--- What you should do ---
With both ends included, repeat exactly the lines of the entries below from the one containing "- decorative vase [167,302,203,361]" down to the one containing "- fruit [252,280,281,310]", and no others.

--- Material provided ---
━━━━━━
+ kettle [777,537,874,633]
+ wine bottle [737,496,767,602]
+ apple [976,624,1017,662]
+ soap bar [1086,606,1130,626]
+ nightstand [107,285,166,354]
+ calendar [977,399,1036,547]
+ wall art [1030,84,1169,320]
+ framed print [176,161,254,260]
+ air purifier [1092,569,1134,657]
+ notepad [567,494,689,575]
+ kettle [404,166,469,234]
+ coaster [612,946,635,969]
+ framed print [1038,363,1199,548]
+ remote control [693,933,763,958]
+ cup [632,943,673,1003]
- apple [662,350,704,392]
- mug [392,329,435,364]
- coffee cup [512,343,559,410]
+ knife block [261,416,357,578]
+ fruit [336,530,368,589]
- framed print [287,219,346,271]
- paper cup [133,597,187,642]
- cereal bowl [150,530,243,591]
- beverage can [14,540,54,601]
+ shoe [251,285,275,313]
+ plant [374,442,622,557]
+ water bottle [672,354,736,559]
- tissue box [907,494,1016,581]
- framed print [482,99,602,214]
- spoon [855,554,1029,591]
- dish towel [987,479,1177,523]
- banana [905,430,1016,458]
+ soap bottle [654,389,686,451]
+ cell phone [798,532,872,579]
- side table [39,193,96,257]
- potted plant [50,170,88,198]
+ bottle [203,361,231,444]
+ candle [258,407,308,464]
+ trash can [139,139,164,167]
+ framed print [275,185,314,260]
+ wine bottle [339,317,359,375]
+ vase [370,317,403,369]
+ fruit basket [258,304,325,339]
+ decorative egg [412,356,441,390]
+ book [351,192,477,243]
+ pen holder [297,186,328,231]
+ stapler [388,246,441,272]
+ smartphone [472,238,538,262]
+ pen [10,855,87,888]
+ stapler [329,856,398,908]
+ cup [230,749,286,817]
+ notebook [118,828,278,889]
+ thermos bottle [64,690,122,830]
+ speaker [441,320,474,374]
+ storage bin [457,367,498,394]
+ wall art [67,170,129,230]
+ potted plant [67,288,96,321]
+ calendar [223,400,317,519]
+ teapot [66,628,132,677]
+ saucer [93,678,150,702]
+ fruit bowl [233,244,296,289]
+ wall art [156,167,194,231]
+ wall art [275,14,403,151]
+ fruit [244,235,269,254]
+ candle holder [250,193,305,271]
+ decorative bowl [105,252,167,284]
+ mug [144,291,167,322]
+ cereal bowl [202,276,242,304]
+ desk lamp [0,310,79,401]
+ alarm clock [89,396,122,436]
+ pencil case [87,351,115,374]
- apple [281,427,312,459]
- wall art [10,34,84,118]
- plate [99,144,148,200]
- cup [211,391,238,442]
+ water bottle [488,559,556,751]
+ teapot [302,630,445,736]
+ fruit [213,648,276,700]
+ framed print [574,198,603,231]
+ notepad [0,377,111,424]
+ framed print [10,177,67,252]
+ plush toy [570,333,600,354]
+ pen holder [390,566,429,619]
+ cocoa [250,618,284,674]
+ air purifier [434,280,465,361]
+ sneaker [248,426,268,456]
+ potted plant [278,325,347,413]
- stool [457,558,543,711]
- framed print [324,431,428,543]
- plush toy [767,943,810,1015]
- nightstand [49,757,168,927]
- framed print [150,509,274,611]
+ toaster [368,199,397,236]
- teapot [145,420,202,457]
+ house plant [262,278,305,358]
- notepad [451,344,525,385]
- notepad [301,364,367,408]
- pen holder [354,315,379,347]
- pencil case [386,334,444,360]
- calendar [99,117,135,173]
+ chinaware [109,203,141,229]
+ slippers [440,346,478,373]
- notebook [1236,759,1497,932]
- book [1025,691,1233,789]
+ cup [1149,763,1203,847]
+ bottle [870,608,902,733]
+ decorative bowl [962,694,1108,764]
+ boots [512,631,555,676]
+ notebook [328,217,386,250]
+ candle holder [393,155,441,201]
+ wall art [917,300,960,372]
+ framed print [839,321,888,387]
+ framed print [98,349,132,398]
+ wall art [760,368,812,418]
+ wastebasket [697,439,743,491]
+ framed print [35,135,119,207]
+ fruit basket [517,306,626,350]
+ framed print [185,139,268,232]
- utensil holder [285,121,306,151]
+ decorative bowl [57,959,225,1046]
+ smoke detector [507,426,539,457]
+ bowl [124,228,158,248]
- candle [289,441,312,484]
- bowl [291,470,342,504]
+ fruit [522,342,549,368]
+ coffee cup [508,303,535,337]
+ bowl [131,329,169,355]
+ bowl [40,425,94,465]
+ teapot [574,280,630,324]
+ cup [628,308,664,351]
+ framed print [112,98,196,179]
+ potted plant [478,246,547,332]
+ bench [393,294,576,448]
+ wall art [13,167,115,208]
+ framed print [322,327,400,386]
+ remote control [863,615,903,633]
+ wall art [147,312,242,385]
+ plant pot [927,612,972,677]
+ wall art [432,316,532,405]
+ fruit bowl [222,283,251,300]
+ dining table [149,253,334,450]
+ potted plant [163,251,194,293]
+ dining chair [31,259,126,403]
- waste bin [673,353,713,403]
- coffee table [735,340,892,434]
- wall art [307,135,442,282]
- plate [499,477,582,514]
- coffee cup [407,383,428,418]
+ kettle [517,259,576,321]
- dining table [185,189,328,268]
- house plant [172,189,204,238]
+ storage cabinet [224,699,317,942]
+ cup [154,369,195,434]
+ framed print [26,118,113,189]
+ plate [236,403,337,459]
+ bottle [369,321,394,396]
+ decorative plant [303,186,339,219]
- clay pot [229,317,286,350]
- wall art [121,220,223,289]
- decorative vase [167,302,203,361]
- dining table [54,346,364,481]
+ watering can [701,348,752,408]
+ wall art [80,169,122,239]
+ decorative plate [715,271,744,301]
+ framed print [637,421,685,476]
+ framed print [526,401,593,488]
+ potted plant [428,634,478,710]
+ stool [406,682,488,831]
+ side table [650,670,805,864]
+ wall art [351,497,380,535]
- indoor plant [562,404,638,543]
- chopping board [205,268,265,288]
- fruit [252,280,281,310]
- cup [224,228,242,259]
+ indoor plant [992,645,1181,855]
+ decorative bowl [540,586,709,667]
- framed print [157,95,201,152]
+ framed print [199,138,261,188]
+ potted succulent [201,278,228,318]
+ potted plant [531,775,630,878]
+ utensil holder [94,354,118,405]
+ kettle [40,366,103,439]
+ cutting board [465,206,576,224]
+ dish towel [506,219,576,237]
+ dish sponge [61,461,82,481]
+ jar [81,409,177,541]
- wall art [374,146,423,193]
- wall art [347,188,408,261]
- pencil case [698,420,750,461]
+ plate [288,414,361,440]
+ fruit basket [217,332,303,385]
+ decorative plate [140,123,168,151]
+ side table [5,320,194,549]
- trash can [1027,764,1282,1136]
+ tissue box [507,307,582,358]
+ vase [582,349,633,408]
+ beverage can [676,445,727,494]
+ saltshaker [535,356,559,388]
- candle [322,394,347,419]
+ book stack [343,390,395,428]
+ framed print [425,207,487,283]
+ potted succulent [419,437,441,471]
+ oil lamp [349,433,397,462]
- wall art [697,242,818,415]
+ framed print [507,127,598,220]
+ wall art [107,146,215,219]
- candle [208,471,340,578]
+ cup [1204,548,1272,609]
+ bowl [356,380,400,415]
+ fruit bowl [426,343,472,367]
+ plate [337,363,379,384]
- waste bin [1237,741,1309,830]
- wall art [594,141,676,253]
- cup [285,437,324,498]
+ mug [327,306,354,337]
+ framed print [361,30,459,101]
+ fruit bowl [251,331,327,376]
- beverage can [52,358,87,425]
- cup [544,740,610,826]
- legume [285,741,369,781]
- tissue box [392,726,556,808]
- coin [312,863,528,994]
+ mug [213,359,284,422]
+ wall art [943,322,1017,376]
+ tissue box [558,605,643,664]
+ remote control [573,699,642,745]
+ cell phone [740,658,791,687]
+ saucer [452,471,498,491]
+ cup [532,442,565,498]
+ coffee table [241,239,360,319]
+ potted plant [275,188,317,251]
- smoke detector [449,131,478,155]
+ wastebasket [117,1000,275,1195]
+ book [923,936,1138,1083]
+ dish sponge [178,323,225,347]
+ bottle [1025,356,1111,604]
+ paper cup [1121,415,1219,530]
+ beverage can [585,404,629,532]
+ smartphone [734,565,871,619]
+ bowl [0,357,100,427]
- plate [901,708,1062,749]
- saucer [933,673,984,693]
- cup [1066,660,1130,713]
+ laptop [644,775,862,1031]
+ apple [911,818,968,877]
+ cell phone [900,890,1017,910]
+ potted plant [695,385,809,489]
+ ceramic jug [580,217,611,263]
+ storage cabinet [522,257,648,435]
━━━━━━
--- Result for this exercise ---
- decorative vase [167,302,203,361]
- dining table [54,346,364,481]
+ watering can [701,348,752,408]
+ wall art [80,169,122,239]
+ decorative plate [715,271,744,301]
+ framed print [637,421,685,476]
+ framed print [526,401,593,488]
+ potted plant [428,634,478,710]
+ stool [406,682,488,831]
+ side table [650,670,805,864]
+ wall art [351,497,380,535]
- indoor plant [562,404,638,543]
- chopping board [205,268,265,288]
- fruit [252,280,281,310]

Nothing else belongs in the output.